There are many different books about Dr. Martin Luther King Jr. specifically for children. Some books focus on his life, others on his messages. Select a book that goes along with what your child is working on in class, or what is developmentally appropriate. Some book examples are:

  • The Story of Martin Luther King, Jr.   –  by Johnny Ray Moore
  • What is Martin Luther King, Jr. Day?  –  by  Margot Parker
  • A Picture Book of Martin Luther King, Jr.  –  by David A. Adler
  • Happy Birthday, Martin Luther King, Jr. – by Jean Marzollo

Remember that books allow time for chatting, answering questions, and building vocabulary and word skills. Each may also be used to begin a month-long theme with crafts and items as described below.

Sing a Song

Songs for the holidays are another great way to get in some fluency, articulation, and confidence building. Kids love to find and will adore hearing familiar tunes tell a new story. A great resource for holiday songs is The Holiday Zone. For Martin Luther King, Jr. Day, they have songs that go along to many favorites that everyone will recognize.

Expressing Our Dreams

Allowing children to think and verbally express their thoughts on dreams is a big skill. Children may be afraid to assert their views and afraid that they may be wrong or not say something correct. Be sure to let them know that there is no right or wrong, their dreams are personal and practice is important with speech. To help with talking about these items, incorporating a craft on the topic will usually make it easier for kids to open up. A few examples are below with links to photos and material lists.

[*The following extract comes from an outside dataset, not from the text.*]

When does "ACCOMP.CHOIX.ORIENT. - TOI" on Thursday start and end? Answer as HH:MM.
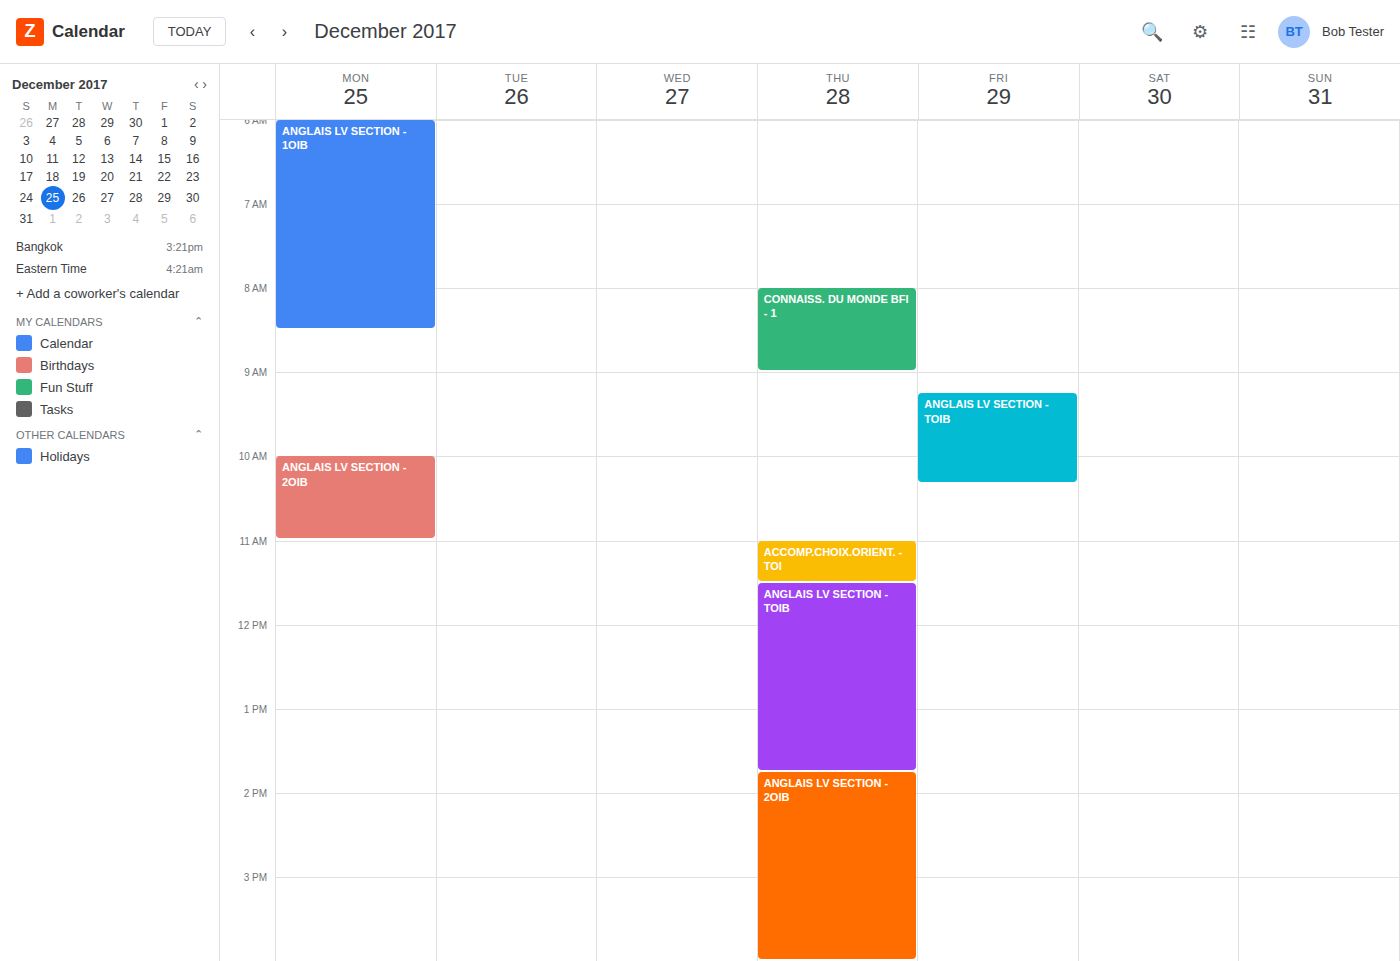
11:00 to 11:30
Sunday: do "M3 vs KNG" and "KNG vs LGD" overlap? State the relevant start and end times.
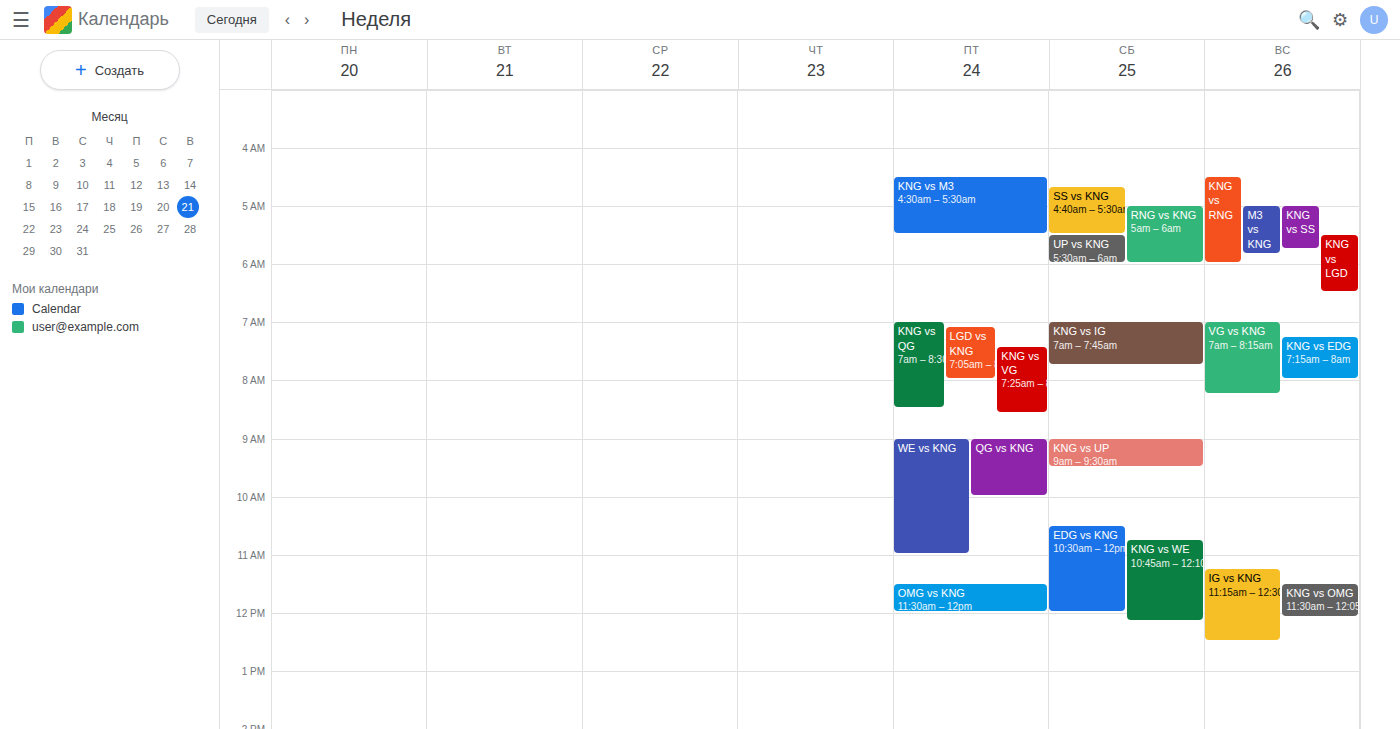
"KNG vs LGD" starts at 5:30 AM, before "M3 vs KNG" ends at 5:50 AM -- they overlap.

There are countless other ideas out there, and the sky is the limit if you use your imagination. No matter what you choose to do, take time to encourage children to share their diversity and multicultural identities. Send a letter home to parents letting them know what you are doing and ask them to share anything that they have dreamed about or accomplished as a family. Reaching out and making this personal will often keep children and adults more actively engaged.